In addition to the daytime and night-time diary questions a composite summary variable was created to determine a child’s percentage of days without asthma. A day without asthma was defined as a day that met all of the following criteria: no β agonist use (either daytime or night-time), no daytime asthma symptoms (symptom score, 0), no night-time awakenings, no unscheduled visits to a physician or an emergency department or admission to a hospital for asthma, and no oral steroid use. Each child’s percentage of days without asthma was calculated for each week in the study. The percentage of days without asthma was compared between the stable and new onset/worse groups for week 1 (discriminant validity), and the change from week 1 to week 3 in the average days without asthma each week was compared between groups (responsiveness of the days without asthma measure to change in asthma treatment).

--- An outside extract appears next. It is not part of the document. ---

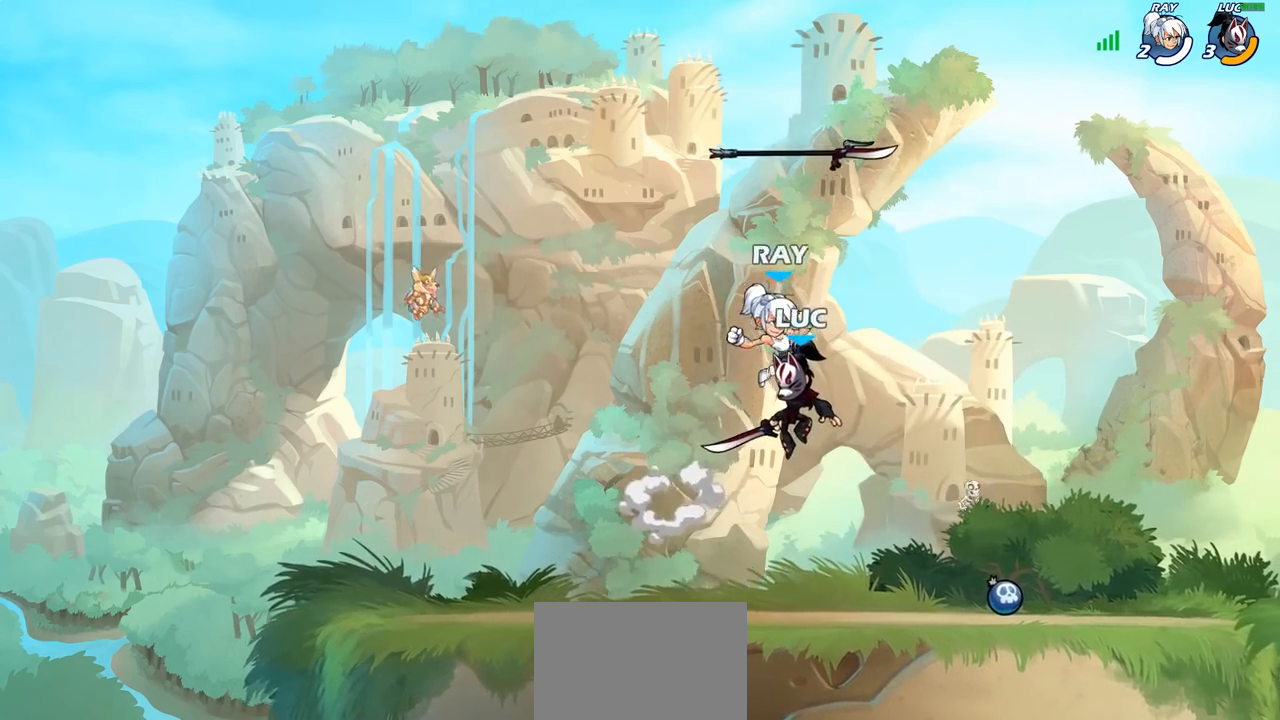
{"dt_ms": 500, "buttons": [], "left_stick": "center", "right_stick": "center", "events": [[50, "left_stick", "down"], [100, "left_stick", "down-left"], [217, "left_stick", "right"], [383, "left_stick", "center"]]}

The number of school days missed and the number of asthma attacks are reported to describe differences between the study children with stable asthma and new onset/worse asthma. The number of children who missed one or more school days and the total number of days missed divided by the total number of school days are reported by study week and for the total study period. Asthma attacks were defined in the diary record as a visit to a doctor, emergency department, or hospital for asthma (other than a scheduled visit to a doctor), or treatment with oral steroids during the previous 24 hours. Response options were “yes” = 1 or “no” = 0. The number of children who had one or more attack days, and the total number of attack days divided by the total number of study days are reported by study week and for the total study period. The stable and new onset/worse asthma populations were compared at week 1 with respect to the difference in the proportion of children who missed one or more school days (that is, the difference between two binomial proportions), and with respect to the proportion of children who had at least one attack day.

Results

One hundred and six patients, aged 6–14 years, were enrolled across the eight clinical sites. Fifty three children were classified into the stable asthma group (requiring no change in asthma treatment) and 53 children into the new onset or worsening asthma group (requiring either initiation or increase in anti-inflammatory asthma treatment). Table 1 provides demographic data, visit 1 per cent predicted FEV1, week 1 diary data for PEF, and puffs of β agonist inhaler used for children in the stable asthma group and new onset/worse asthma group. As planned, the number of children in each age category was comparable (54 (51%) of the children were 6–8 years of age and 52 (49%) were 9–14 years of age).

Table 1

Baseline characteristics for patients by baseline asthma status

The baseline data show that the stable and new onset/worse groups were similar in mean age, sex, and race. As expected, the mean per cent predicted FEV1 at visit 1 was less (p < 0.053) and the use of β agonist during the day (daytime β agonist use) for week 1 was significantly greater (p < 0.0001) for the new onset/worse patients than for the stable patients. Also as expected, morning and evening PEF measures were lower, but the differences were marginal, and the use of overnight β agonist inhalers was slightly greater in the new onset/worse group.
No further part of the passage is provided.